First, yelling at a dog, or even "raising your voice", or even "DISCUSSING" an accident after the fact is TOTALLY USELESS. Your dog does not "know he's responsible". He only knows that when ever you see pee on the floor, you get angry, so he is throwing calming signals. The only time it EVER makes sense to (even verbally) correct a dog for eliminating in the house is if you can CATCH HIM IN THE ACT.

I'm sorry, but the reason your dog is still having accidents at 2 years of age is that you haven't trained him. You've let him have at least as much experience going wherever he wants as he has had going where YOU want. Simply tying him to your waist for a month after two years of going anywhere he wants is simply not going to get the job done. As far as I'm concerned, dog doors are great for trained dogs. They make it easier for the humans, and the dogs like them. If we had a fenced yard, I'd put one in in a minute!!! But they are NOT a potty training tool!!! Dogs do NOT learn where they are supposed to go, and more importantly, where they are NOT supposed to go just because there is a dog door available to them.

The only way you will get this dog trained is to go back to the beginning, and do what should have been done when he was a small puppy. He will need to be confined to a small space unless he can be CLOSELY supervised. "Close supervision" means EYES ON HIM every single second!!! If you can't do that, he needs to be back in either a crate or an ex-pen. Then you need to TAKE him outside (not let him out through a dog door) and stay there with him to make sure he pees or poops. If he does, have a huge "party" give him a TON of treat, presented one at a time, then he gets to come in and enjoy some SUPERVISED freedom. If he doesn't go, he goes back into the crate or ex-pen, and you try again in an hour. (you'd use a shorter time for a young puppy, but an adult dog should be able to hold it for an hour) As he shows that he can stay accident free in a small space, enlarge the space, either to the entire kitchen, or a larger ex-penned area with an easy to clean floor. SLOWLY increase the area you trust him in. If he makes a mistake, it is YOUR fault... don't get mad at him. Simply go back to the next smaller space where he was successful for a while. (in his case, several weeks)

We're not talking days or weeks to solve this problem... with a dog who has been allowed to eliminate where ever he wants for two years, progress toward freedom needs to be VERY slow. Err on the side of caution. The goal is NO accidents EVER, from now on! This is going to be harder, and take longer than training a puppy, because you are not just establishing GOOD habits, but trying to eradicate BAD habits that are firmly entrenched by now.

As far as the problems with socialization are concerned, all puppies are friendly, and people who want their dogs to remain outgoing and friendly as adults need to WORK at it, ESPECIALLY through adolescence. Obviously, you are far past the sensitive period for socialization, where work on these issues is the easiest. At this point, if you want your dog to respond more positively to strangers and other dogs, you are probably going to have to work with a trainer who is well versed in dealing with reactive dogs if you want to solve this part of the problem. It will be long slow work, and you may never have a dog who is TOTALLY comfortable with other people and dogs, but you should be able to get to the point that you don't have to worry about aggression, IF you are willing to work diligently on it.

Data excerpts —

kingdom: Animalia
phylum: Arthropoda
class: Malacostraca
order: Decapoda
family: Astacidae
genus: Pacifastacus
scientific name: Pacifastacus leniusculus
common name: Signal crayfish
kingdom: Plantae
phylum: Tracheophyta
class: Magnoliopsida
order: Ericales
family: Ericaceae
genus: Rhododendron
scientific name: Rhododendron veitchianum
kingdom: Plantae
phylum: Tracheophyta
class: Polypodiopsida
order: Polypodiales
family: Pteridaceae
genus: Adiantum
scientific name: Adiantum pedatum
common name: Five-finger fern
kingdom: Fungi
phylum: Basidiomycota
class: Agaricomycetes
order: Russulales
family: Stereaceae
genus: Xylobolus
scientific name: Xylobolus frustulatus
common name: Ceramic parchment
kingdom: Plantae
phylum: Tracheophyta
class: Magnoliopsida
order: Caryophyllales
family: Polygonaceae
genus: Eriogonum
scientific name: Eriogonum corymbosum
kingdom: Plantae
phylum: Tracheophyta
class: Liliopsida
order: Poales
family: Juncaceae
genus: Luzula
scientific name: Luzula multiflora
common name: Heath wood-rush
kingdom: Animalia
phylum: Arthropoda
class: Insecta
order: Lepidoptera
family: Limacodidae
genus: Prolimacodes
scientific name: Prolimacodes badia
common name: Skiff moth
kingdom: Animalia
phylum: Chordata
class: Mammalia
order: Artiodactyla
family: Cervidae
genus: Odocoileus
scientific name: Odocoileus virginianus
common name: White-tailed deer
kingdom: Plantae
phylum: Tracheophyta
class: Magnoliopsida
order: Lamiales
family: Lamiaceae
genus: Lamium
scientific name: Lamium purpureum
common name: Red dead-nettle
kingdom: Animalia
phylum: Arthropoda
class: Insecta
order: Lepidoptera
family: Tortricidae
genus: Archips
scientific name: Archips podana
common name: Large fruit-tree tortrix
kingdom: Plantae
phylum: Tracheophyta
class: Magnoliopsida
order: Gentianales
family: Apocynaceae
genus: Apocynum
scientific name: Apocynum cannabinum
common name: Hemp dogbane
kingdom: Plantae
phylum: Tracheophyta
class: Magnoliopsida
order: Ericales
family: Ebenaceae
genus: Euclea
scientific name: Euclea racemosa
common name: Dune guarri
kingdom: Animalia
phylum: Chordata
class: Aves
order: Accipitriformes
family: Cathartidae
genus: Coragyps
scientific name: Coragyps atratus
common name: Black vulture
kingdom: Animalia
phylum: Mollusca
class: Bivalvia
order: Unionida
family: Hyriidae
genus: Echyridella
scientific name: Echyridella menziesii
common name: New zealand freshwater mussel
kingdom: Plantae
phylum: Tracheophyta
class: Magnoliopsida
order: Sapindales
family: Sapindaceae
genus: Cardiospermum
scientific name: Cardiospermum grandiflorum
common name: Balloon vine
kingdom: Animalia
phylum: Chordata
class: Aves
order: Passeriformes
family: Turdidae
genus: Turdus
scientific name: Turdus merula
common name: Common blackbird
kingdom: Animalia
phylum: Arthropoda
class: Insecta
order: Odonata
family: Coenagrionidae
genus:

Set of tasks —
1. Answer these questions about the house-training post:
(a) Under what condition does it make sense to correct a dog for eliminating in the house?
(b) If the dog does not relieve himself outside, how long should the owner wait before trying again?
(c) What kind of trainer is recommended for improving the dog's response to strangers and other dogs?
2. In the house-training post, swap "humans" for "owners" and write out the passage that begins at the words "I'm sorry, but" and stops after "available to them.".
The records are separate material.

Written responses —
1.
(a) Only if the owner catches him in the act.
(b) An hour.
(c) A trainer who is well versed in dealing with reactive dogs.

2.
I'm sorry, but the reason your dog is still having accidents at 2 years of age is that you haven't trained him. You've let him have at least as much experience going wherever he wants as he has had going where YOU want. Simply tying him to your waist for a month after two years of going anywhere he wants is simply not going to get the job done. As far as I'm concerned, dog doors are great for trained dogs. They make it easier for the owners, and the dogs like them. If we had a fenced yard, I'd put one in in a minute!!! But they are NOT a potty training tool!!! Dogs do NOT learn where they are supposed to go, and more importantly, where they are NOT supposed to go just because there is a dog door available to them.